1. The copies of each draft I made at FedEx so I could proofread probably cost me over $100.
2. I probably spent about $1200 on proofreading and editing (cheaper to find someone on your own than to use the distributors editorial service).  
3. I did the covers myself so that was free, but the packagers will charge about $200 to make a cover - or you can find someone local or on the internet (Fiverr for $5 bucks) to design a cover for you. 
4. Promotion is the big expense.  For the vampire book, I probably spent over $5000 in Facebook ads, sponsoring websites, taking ads out in newspapers, traveling, book fairs.  For the personal finance book, the publicity budget ws $0 because I got sick soon thereafter.  And for "Toe Up," I've spent probably about $1200 so far,mostly due to a press release I sent out via PR Newsire and multiple online promotion campaigns via book promtion companies, such as PumpUpYour, Book Viral, and others.  My original plan was to budget $1000 for this book, but I've past that already, but I think I'll keep it under $3000 - hopefully under $2000. 
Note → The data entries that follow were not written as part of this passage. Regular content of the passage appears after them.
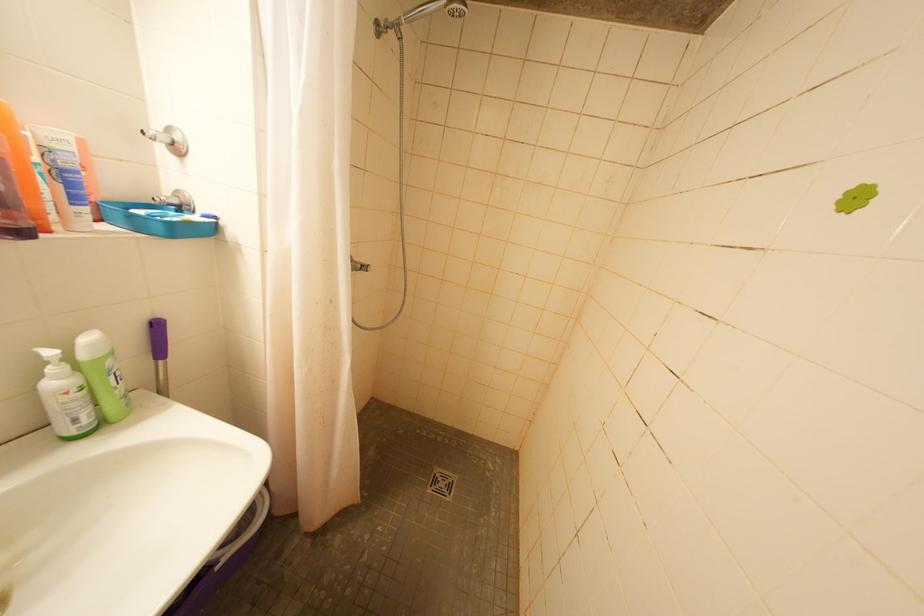
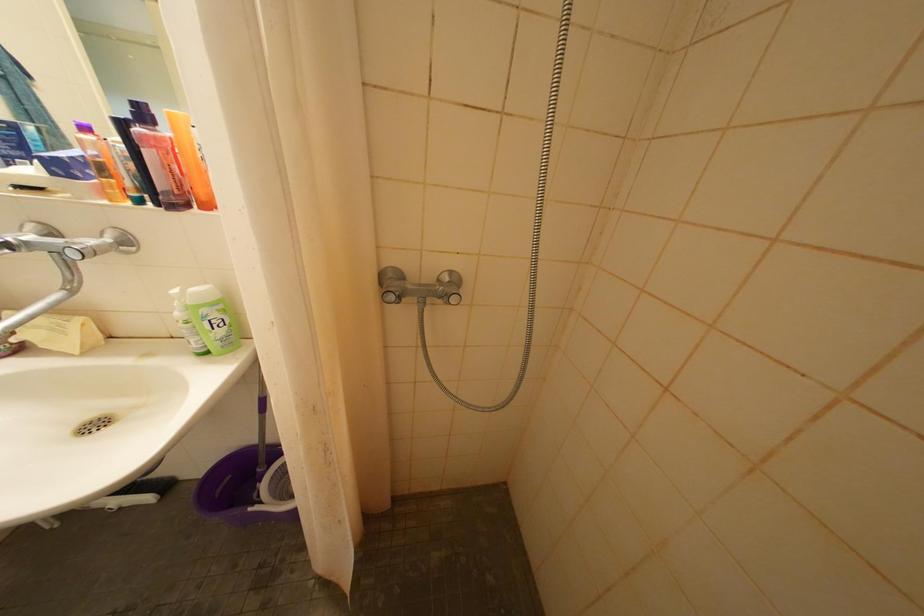
Question: Based on the continuous images, in which direction is the camera rotating? Reply with the corresponding letter.

Choices:
 (A) Left
 (B) Right
 (C) Up
 (D) Down

Answer: (A)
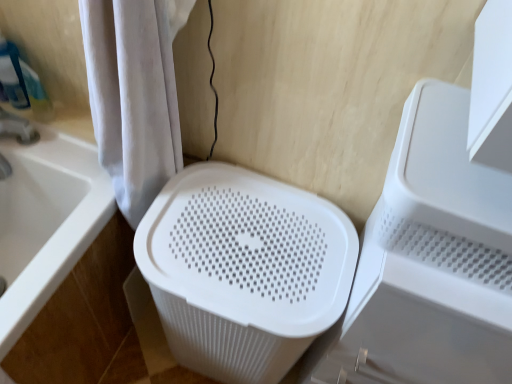
Question: Is white plastic bathtub at lower left oriented towards velvet white shower curtain at left?

Choices:
 (A) yes
 (B) no

Answer: (B)

Question: Is white plastic bathtub at lower left not inside velvet white shower curtain at left?

Choices:
 (A) yes
 (B) no

Answer: (A)

Question: Can you confirm if white plastic bathtub at lower left is wider than velvet white shower curtain at left?

Choices:
 (A) yes
 (B) no

Answer: (A)

Question: From the image's perspective, is white plastic bathtub at lower left on top of velvet white shower curtain at left?

Choices:
 (A) no
 (B) yes

Answer: (A)

Question: Does white plastic bathtub at lower left have a greater height compared to velvet white shower curtain at left?

Choices:
 (A) yes
 (B) no

Answer: (A)

Question: Is white plastic basket at center spatially inside white plastic laundry basket at center, or outside of it?

Choices:
 (A) outside
 (B) inside

Answer: (A)

Question: From a real-world perspective, is white plastic basket at center above or below white plastic laundry basket at center?

Choices:
 (A) below
 (B) above

Answer: (B)

Question: Is white plastic basket at center to the left or to the right of white plastic laundry basket at center in the image?

Choices:
 (A) right
 (B) left

Answer: (A)

Question: From the image's perspective, is white plastic basket at center positioned above or below white plastic laundry basket at center?

Choices:
 (A) above
 (B) below

Answer: (B)

Question: In the image, is white plastic laundry basket at center on the left side or the right side of white plastic basket at center?

Choices:
 (A) left
 (B) right

Answer: (A)

Question: Does point (201, 292) appear closer or farther from the camera than point (470, 218)?

Choices:
 (A) closer
 (B) farther

Answer: (B)

Question: Based on their sizes in the image, would you say white plastic laundry basket at center is bigger or smaller than white plastic basket at center?

Choices:
 (A) big
 (B) small

Answer: (A)

Question: Is white plastic laundry basket at center in front of or behind white plastic basket at center in the image?

Choices:
 (A) front
 (B) behind

Answer: (B)

Question: Based on their sizes in the image, would you say white plastic bathtub at lower left is bigger or smaller than white plastic basket at center?

Choices:
 (A) big
 (B) small

Answer: (A)

Question: From a real-world perspective, relative to white plastic basket at center, is white plastic bathtub at lower left vertically above or below?

Choices:
 (A) below
 (B) above

Answer: (A)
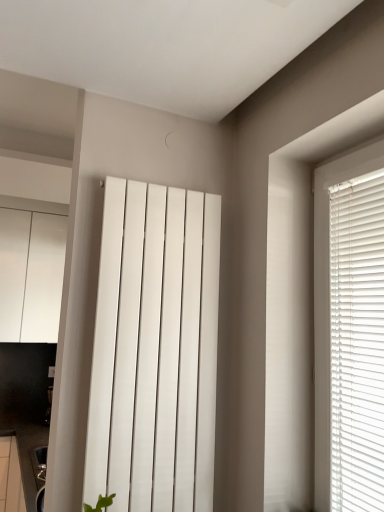
This screenshot has width=384, height=512. What do you see at coordinates (155, 350) in the screenshot?
I see `white smooth radiator at center` at bounding box center [155, 350].

The image size is (384, 512). I want to click on white smooth radiator at center, so click(x=155, y=350).

The width and height of the screenshot is (384, 512). Identify the location of white glossy cabinet at left. (31, 275).

This screenshot has width=384, height=512. Describe the element at coordinates (31, 275) in the screenshot. I see `white glossy cabinet at left` at that location.

Image resolution: width=384 pixels, height=512 pixels. Identify the location of white smooth radiator at center. (155, 350).

Which is more to the right, white glossy cabinet at left or white smooth radiator at center?

white smooth radiator at center is more to the right.

Considering the relative positions of white glossy cabinet at left and white smooth radiator at center in the image provided, is white glossy cabinet at left in front of white smooth radiator at center?

No, it is behind white smooth radiator at center.

Is point (29, 298) farther from camera compared to point (157, 402)?

Yes, point (29, 298) is farther from viewer.

In the scene shown: From the image's perspective, is white glossy cabinet at left under white smooth radiator at center?

No, from the image's perspective, white glossy cabinet at left is not beneath white smooth radiator at center.

From a real-world perspective, which is physically below, white glossy cabinet at left or white smooth radiator at center?

white smooth radiator at center, from a real-world perspective.

Considering the sizes of white glossy cabinet at left and white smooth radiator at center in the image, is white glossy cabinet at left wider or thinner than white smooth radiator at center?

In the image, white glossy cabinet at left appears to be wider than white smooth radiator at center.

Can you confirm if white glossy cabinet at left is taller than white smooth radiator at center?

Correct, white glossy cabinet at left is much taller as white smooth radiator at center.

Looking at this image, between white glossy cabinet at left and white smooth radiator at center, which one has smaller size?

With smaller size is white smooth radiator at center.

Do you think white glossy cabinet at left is within white smooth radiator at center, or outside of it?

white glossy cabinet at left is not inside white smooth radiator at center, it's outside.

Is white glossy cabinet at left next to white smooth radiator at center and touching it?

No, white glossy cabinet at left is not making contact with white smooth radiator at center.

Could you tell me if white glossy cabinet at left is facing white smooth radiator at center?

Yes.

Can you tell me how much white glossy cabinet at left and white smooth radiator at center differ in facing direction?

0.266 degrees.

How much distance is there between white glossy cabinet at left and white smooth radiator at center?

white glossy cabinet at left is 7.13 feet from white smooth radiator at center.

Where is `cabinetry that appears on the left of white smooth radiator at center`? cabinetry that appears on the left of white smooth radiator at center is located at coordinates (31, 275).

Would you say white smooth radiator at center is to the left or to the right of white glossy cabinet at left in the picture?

From the image, it's evident that white smooth radiator at center is to the right of white glossy cabinet at left.

Is white smooth radiator at center in front of or behind white glossy cabinet at left in the image?

white smooth radiator at center is positioned closer to the viewer than white glossy cabinet at left.

Does point (204, 328) lie behind point (15, 212)?

No, it is in front of (15, 212).

From the image's perspective, does white smooth radiator at center appear lower than white glossy cabinet at left?

Yes, from the image's perspective, white smooth radiator at center is beneath white glossy cabinet at left.

From a real-world perspective, who is located higher, white smooth radiator at center or white glossy cabinet at left?

white glossy cabinet at left is physically above.

Which of these two, white smooth radiator at center or white glossy cabinet at left, is wider?

Wider between the two is white glossy cabinet at left.

Which of these two, white smooth radiator at center or white glossy cabinet at left, stands taller?

white glossy cabinet at left.

In the scene shown: Is white smooth radiator at center bigger than white glossy cabinet at left?

Incorrect, white smooth radiator at center is not larger than white glossy cabinet at left.

Is white smooth radiator at center inside or outside of white glossy cabinet at left?

white smooth radiator at center is spatially situated outside white glossy cabinet at left.

Is white smooth radiator at center next to white glossy cabinet at left?

No.

Is white glossy cabinet at left at the back of white smooth radiator at center?

That's right, white smooth radiator at center is facing away from white glossy cabinet at left.

Measure the distance from white smooth radiator at center to white glossy cabinet at left.

A distance of 7.13 feet exists between white smooth radiator at center and white glossy cabinet at left.

The height and width of the screenshot is (512, 384). I want to click on cabinetry to the left of white smooth radiator at center, so click(31, 275).

The width and height of the screenshot is (384, 512). Find the location of `curtain on the right of white glossy cabinet at left`. curtain on the right of white glossy cabinet at left is located at coordinates (155, 350).

Identify the location of cabinetry behind the white smooth radiator at center. The width and height of the screenshot is (384, 512). (31, 275).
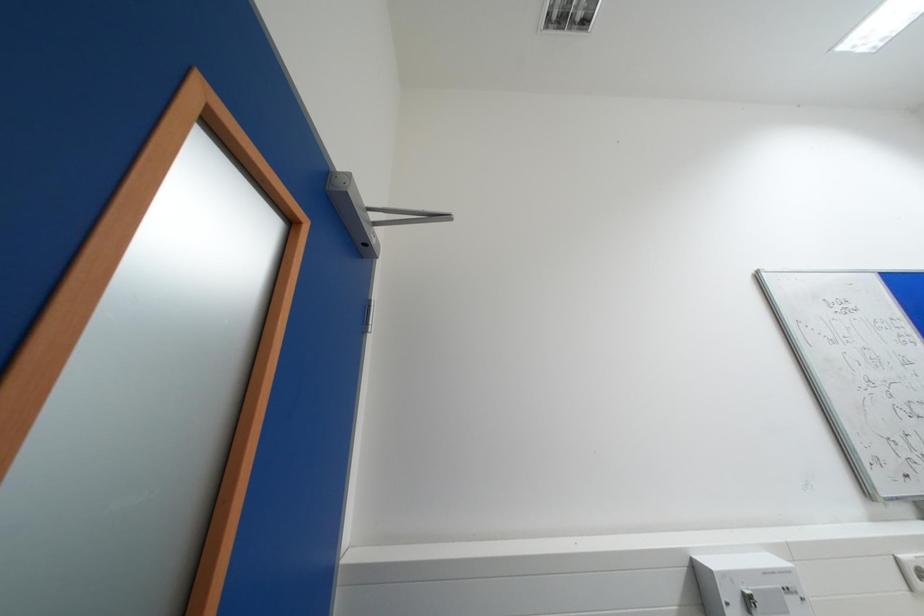
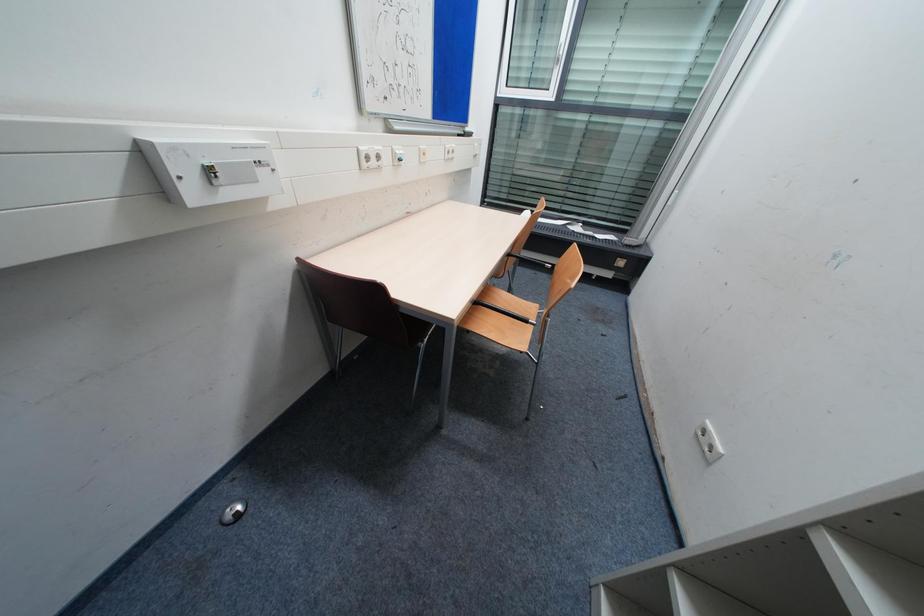
The images are taken continuously from a first-person perspective. In which direction is your viewpoint rotating?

The above information is condensed because I can go on and  on and expand the discussion on each of the items above, but the above is some idea of what to consider when self-publishing.  But would I continue to do it? Definitely.  Creative control, higher royalty payments and really, most of the costs are expenses that would come out of my pocket with a traditional publisher anyway.

The one negative about self-publishing is that I really can’t time the release date accurately. It’s just whenever the book hits the retailer uploads them.  But with good planning, this can be overcome as well.